Di sisi lain, Qin Su yang telah diantar sopir ke gerbang utama segera memesan taksi menuju rumah sakit.
Tujuannya melompat menyelamatkan anak itu bukanlah hal yang sederhana. Ia telah merancang sebuah rencana besar; demi bisa masuk ke dalam keluarga Qi, ia terpaksa menggunakan cara-cara yang tidak biasa.
Ia sedang bertaruh.
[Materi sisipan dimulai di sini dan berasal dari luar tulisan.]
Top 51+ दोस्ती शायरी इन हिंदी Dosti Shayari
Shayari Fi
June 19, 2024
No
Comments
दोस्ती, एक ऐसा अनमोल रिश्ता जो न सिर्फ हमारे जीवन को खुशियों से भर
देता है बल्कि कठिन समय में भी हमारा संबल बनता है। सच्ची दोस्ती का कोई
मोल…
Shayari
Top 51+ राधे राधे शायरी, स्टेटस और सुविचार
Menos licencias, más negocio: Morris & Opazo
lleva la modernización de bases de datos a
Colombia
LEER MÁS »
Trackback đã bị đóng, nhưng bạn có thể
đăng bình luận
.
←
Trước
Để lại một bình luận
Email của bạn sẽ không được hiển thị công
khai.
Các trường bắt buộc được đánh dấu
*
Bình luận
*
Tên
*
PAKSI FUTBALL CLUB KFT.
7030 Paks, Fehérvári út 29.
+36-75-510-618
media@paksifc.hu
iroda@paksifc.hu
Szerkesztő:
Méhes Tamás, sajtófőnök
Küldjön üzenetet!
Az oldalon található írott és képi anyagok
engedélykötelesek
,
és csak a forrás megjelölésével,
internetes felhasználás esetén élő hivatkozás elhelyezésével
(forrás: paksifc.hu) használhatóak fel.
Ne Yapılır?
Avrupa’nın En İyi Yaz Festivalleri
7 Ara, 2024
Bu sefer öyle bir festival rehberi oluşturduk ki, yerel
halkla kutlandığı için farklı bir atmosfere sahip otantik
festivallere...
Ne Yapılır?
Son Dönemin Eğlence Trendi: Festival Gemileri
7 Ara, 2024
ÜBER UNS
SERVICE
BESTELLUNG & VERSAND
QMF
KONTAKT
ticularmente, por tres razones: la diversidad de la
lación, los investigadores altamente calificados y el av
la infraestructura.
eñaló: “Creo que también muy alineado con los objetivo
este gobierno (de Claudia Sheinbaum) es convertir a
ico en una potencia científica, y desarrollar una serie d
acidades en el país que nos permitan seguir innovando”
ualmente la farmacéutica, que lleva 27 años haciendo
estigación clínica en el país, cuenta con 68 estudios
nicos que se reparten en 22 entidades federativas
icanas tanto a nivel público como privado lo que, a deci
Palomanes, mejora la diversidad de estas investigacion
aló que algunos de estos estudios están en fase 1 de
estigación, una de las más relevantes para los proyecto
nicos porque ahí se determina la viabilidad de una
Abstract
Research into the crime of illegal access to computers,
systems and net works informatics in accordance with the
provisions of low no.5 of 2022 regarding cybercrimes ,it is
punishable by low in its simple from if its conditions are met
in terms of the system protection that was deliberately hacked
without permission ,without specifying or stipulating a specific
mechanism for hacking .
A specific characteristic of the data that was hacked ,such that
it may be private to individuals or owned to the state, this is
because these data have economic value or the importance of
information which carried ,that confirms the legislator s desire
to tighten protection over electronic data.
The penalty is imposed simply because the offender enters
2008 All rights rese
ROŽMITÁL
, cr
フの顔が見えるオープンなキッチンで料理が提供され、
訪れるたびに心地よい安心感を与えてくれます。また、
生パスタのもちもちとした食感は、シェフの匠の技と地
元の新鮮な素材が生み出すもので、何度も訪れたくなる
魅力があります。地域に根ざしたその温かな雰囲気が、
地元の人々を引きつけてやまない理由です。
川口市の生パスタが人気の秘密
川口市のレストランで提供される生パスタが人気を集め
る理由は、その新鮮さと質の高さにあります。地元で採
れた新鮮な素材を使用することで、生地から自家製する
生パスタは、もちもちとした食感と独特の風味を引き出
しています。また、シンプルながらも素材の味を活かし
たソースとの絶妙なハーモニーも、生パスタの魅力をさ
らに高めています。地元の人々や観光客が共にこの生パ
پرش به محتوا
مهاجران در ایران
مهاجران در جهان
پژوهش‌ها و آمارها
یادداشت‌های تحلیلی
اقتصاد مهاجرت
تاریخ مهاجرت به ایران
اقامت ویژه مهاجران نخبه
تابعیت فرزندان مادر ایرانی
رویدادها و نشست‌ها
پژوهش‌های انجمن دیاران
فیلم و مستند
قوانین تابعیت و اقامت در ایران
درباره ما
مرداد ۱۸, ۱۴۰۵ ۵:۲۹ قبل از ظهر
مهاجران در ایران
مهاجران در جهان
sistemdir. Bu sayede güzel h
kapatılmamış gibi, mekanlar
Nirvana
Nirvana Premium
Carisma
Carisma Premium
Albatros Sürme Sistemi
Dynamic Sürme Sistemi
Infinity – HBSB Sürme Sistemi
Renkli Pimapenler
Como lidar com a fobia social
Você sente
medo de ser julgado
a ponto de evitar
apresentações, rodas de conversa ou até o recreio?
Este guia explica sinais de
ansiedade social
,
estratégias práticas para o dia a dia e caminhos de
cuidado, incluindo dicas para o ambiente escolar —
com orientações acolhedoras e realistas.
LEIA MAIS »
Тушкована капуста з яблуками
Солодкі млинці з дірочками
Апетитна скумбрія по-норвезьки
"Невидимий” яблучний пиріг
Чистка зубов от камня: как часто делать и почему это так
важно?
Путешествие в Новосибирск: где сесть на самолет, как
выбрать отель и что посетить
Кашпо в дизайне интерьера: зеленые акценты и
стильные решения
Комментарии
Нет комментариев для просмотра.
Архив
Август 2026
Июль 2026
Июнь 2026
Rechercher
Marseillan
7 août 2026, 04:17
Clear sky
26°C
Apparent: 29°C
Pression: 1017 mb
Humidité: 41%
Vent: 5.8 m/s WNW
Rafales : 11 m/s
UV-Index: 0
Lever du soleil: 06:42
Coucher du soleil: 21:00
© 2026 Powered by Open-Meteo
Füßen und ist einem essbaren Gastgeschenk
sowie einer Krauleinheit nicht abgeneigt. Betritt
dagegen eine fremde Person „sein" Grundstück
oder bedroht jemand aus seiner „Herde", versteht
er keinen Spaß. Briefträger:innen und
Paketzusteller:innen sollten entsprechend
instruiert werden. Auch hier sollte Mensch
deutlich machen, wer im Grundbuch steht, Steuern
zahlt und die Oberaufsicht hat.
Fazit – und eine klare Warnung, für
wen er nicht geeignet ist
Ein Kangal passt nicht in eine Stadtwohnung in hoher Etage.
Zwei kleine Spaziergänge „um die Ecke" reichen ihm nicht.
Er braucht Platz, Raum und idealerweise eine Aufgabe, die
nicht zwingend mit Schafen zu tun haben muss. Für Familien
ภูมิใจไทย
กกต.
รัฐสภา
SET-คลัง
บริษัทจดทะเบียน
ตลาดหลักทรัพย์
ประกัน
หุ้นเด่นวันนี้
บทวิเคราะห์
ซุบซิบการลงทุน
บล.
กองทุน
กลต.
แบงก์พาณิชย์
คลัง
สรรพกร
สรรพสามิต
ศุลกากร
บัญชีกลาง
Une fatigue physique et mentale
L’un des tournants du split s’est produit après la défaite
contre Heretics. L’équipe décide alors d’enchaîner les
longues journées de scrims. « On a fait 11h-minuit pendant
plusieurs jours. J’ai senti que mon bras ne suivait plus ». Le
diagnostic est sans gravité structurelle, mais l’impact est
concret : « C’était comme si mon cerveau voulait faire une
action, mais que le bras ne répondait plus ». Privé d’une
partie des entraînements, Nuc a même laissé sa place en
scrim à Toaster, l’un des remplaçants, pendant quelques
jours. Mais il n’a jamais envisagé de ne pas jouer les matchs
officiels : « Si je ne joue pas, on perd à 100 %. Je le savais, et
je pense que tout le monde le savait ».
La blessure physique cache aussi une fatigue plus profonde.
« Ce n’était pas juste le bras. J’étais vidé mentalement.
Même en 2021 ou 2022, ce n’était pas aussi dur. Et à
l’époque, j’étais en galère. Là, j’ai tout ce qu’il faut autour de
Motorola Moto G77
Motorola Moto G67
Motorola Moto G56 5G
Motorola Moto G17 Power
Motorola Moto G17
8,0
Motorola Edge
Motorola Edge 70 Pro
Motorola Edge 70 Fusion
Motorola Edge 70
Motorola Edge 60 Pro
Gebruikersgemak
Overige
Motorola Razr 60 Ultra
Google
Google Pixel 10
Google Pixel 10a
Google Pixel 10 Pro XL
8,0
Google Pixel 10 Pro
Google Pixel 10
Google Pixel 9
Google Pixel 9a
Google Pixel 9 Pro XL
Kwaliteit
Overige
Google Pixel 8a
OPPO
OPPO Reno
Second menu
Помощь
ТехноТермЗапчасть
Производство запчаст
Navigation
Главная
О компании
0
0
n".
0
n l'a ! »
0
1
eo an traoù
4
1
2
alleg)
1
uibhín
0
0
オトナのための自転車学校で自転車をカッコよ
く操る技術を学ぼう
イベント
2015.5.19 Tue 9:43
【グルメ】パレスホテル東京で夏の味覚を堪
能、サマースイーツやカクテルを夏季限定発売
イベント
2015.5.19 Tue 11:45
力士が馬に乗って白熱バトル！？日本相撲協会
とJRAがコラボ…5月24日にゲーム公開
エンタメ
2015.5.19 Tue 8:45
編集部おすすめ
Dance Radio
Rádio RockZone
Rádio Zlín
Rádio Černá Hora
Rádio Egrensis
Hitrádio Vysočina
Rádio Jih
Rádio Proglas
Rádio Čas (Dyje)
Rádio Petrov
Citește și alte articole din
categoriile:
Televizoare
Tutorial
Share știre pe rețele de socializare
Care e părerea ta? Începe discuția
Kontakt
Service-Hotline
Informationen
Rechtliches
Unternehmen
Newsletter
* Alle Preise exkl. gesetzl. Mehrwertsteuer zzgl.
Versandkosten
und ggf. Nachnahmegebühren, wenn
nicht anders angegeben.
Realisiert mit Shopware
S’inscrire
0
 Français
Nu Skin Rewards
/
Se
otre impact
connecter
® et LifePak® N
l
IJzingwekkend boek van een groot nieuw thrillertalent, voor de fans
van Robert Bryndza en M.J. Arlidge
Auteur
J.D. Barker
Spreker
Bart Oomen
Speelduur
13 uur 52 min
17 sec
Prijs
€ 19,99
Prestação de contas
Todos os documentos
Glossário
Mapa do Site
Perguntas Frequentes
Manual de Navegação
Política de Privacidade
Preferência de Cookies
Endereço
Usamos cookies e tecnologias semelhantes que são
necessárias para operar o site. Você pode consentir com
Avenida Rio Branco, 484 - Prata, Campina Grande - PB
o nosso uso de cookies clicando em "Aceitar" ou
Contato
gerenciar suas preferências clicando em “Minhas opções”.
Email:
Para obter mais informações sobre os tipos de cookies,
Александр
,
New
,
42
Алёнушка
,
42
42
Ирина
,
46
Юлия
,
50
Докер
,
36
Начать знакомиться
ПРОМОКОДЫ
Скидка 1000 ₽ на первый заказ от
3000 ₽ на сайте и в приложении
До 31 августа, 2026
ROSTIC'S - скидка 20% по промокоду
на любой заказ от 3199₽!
Bukan hanya bertaruh pada rasa penasaran anak itu terhadapnya, tetapi juga pada pria itu.
Halaman (3/3)
Dalam perjalanan menuju rumah sakit, ia membuka ponselnya dan menghubungi sebuah nomor, "Jika keluarga Qi memberi tahu bahwa mereka menerimamu, kau tahu cara menolaknya, bukan?"
Bai Li di ujung telepon terdiam sejenak sebelum menyadari siapa yang menghubunginya, lalu terkekeh, "Dibandingkan dengan kualifikasi kita, keluarga Qi sepertinya tidak punya alasan untuk menerimaku."
"Tapi uang yang kubayarkan harus sepadan."
Setelah jeda singkat, Bai Li tidak banyak bicara, "Aku akan mencari alasan untuk menolak, tenang saja."
"Ingat untuk menghapus riwayat panggilannya."
Setelah menutup telepon, Qin Su menghapus riwayat panggilan tersebut, memeriksanya sekali lagi, baru kemudian menyimpan ponselnya dengan lega.
Setibanya di rumah sakit, aroma disinfektan yang terlalu menyengat menyambutnya. Qin Su menatap ke arah ruang gawat darurat dan hendak melangkah maju, ketika tiba-tiba dunia terasa berputar hebat.
Detik berikutnya, ia jatuh pingsan di koridor rumah sakit, kehilangan kesadarannya.